We’re not a culture that’s used to living with extended family and it can be a mess. The best thing is to get your husband’s worries addressed before the situation turns into a bundle of frustration, before your mother even arrives.

I would be worried about never having privacy, always turning around and finding her there, perhaps thinking I’d like to hear the 2-hour story of the summer she grew a pumpkin for the county fair.

So set some boundaries. Maybe meals are family time, but after the last meal of the day it’s understood that everyone gets some alone time, completely uninterrupted. You get the idea.

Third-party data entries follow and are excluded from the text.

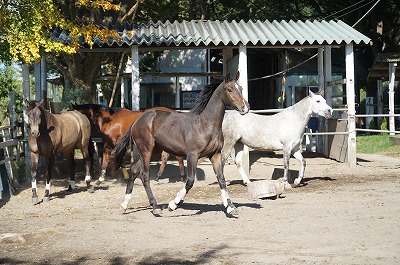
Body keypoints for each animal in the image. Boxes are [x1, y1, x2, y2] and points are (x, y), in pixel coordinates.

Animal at [112, 71, 248, 214]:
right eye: (230, 89)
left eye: (241, 88)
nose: (245, 107)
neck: (205, 125)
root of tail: (137, 121)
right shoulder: (192, 155)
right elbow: (190, 180)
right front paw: (173, 204)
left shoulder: (215, 154)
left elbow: (221, 179)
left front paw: (230, 207)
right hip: (146, 150)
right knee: (144, 175)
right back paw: (155, 207)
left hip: (152, 151)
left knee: (133, 171)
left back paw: (124, 205)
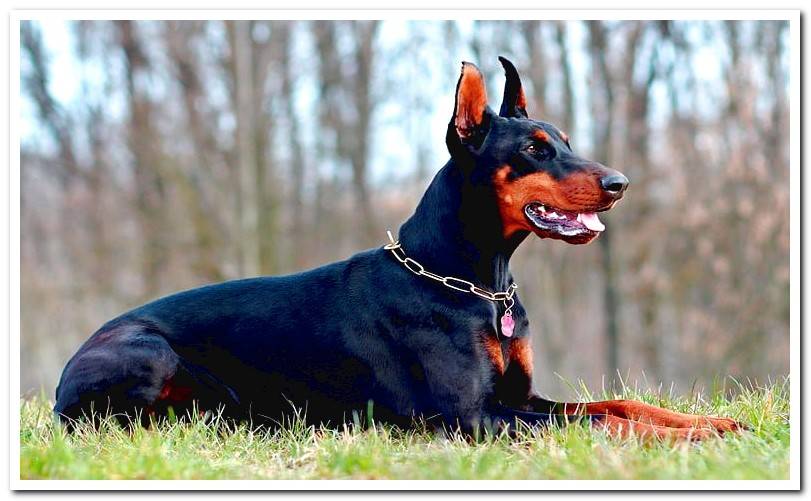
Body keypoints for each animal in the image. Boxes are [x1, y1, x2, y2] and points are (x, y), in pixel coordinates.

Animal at [54, 58, 744, 440]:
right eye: (534, 149)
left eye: (567, 141)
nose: (620, 183)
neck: (473, 283)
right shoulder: (473, 417)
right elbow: (606, 421)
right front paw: (689, 441)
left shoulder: (519, 400)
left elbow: (621, 404)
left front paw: (714, 424)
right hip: (149, 353)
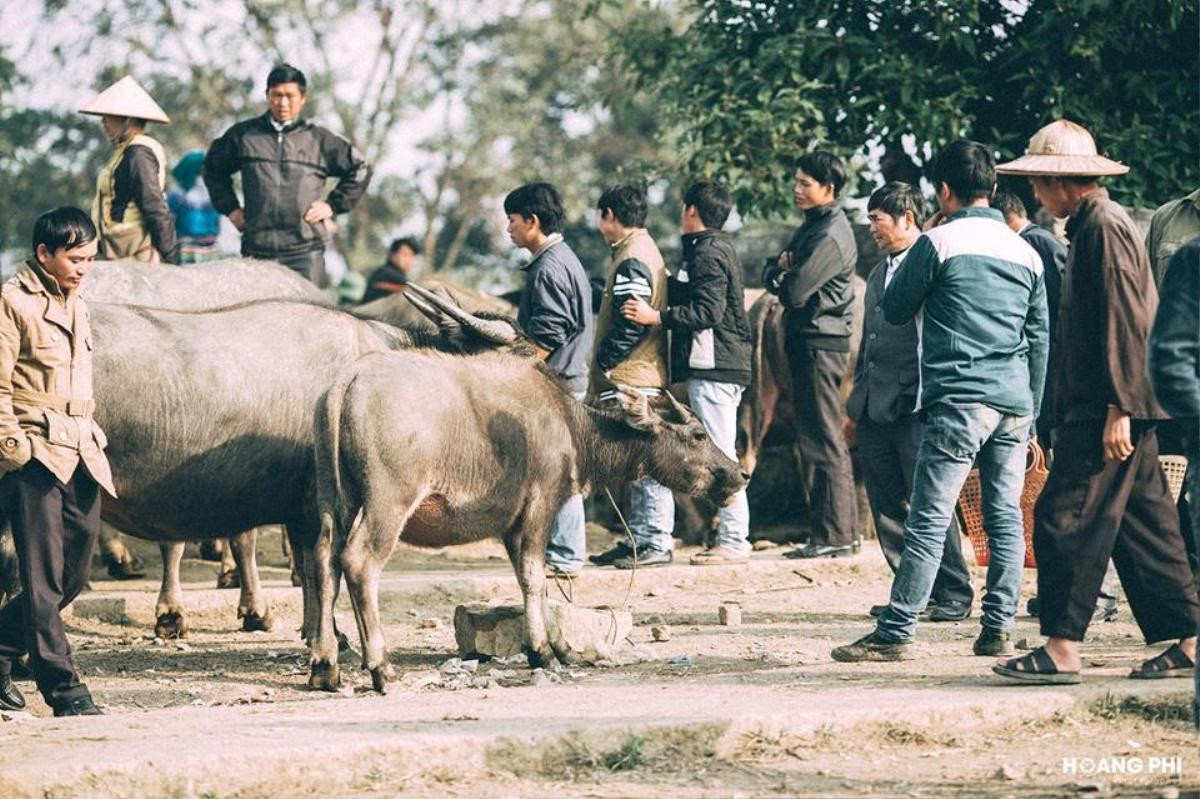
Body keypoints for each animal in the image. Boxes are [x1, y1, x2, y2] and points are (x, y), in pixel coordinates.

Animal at [307, 355, 748, 691]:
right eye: (697, 434)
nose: (739, 473)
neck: (570, 425)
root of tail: (347, 382)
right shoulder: (540, 506)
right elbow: (536, 578)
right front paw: (543, 652)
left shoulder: (510, 525)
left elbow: (527, 578)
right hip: (388, 502)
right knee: (360, 563)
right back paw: (381, 668)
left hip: (332, 501)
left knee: (324, 562)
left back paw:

But what if mother says, “Well, I’m so comfortable here. What if I just stayed? Would that be so bad?”

The thought of having an in-law transition from temporary to permanent would push many husbands right off the edge of the cliff (and, no, that’s not just a figure of speech) but it’s easy enough to allay. Put a timeline in place. It doesn’t have to be meticulous, but don’t let “three months” become “some day.” Always move forward and don’t let a setback derail the whole works.

The most difficult issue would be personality conflicts. Does your husband fear hearing “my daughter used to date that nice boy before she met you…he’s a doctor now” or some kind of continual drone about how he’ll never be good enough? You may need to play referee for a while and make sure his head doesn’t explode. Just keep reminding him it’s only temporary.

Finally, having you on his side can carry a lot of clout. Let him know that if things don’t go as planned you’ll buy that cat she’s allergic to ensure she’s heading out the door.